CityMall Arnaldo-Roxas
- Location: Roxas, Capiz, Philippines
- Coordinates: 11°35′31″N 122°45′9″E﻿ / ﻿11.59194°N 122.75250°E
- Address: Arnaldo Blvd, Baybay
- Opening date: March 27, 2015; 9 years ago
- Developer: DoubleDragon Corporation
- Management: CityMall Commercial Centers Inc.
- Total retail floor area: 7,035 m^{2} (75,720 sq ft)
- No. of floors: 1
- Website: citymall.com.ph

= CityMall Arnaldo-Roxas =

CityMall Arnaldo-Roxas is a shopping mall located at Arnaldo Blvd, Roxas, Capiz. It is the first mall under the CityMall brand in the Philippines which is developed and owned by DoubleDragon Corporation.
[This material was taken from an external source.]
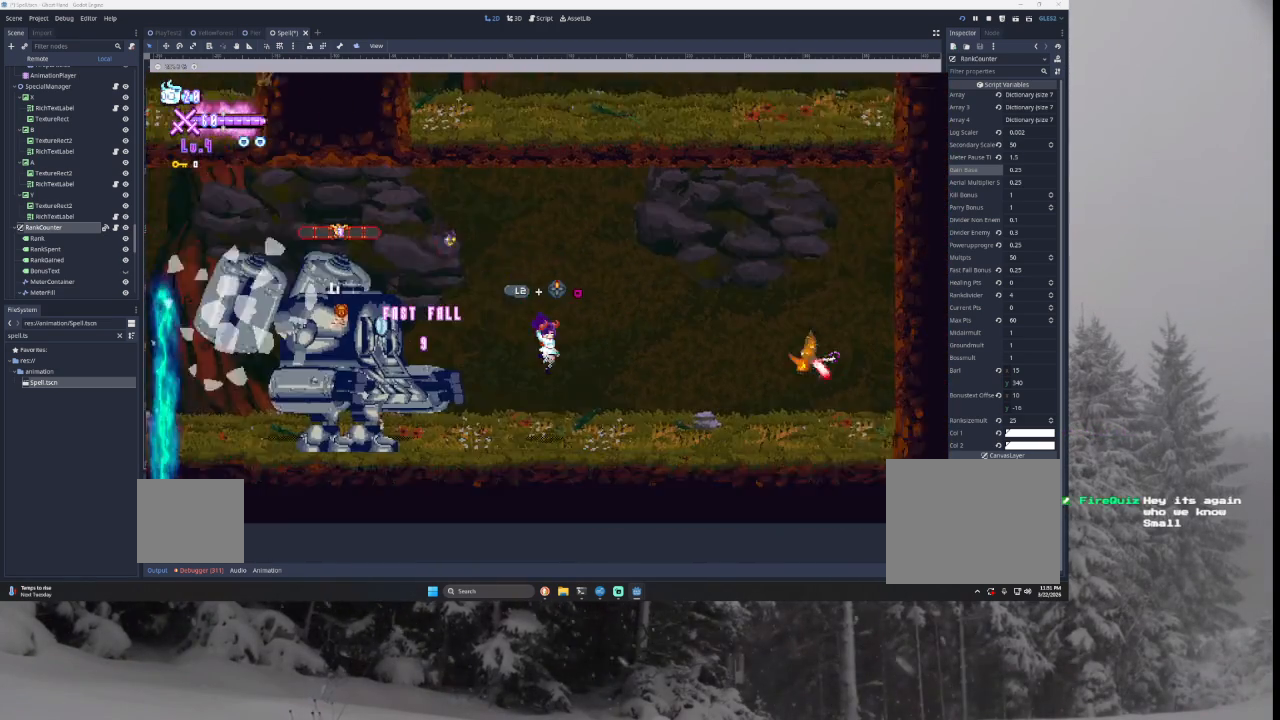
{"buttons": ["TRIANGLE"], "left_stick": "right", "right_stick": "center", "events": [[500, "TRIANGLE", "down"]]}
It was completed on December 15, 2014 and was opened March 27, 2015. The mall is part of the CityMall Arnaldo-Roxas complex and is the first of the two CityMalls in Roxas City.

==Overview==
CityMall Arnaldo-Roxas has a total land area of 1.2 ha, 7035 m2 or retail space housing a supermarket, food court, and retail shops. It is equipped with solar panels and a rain collection system.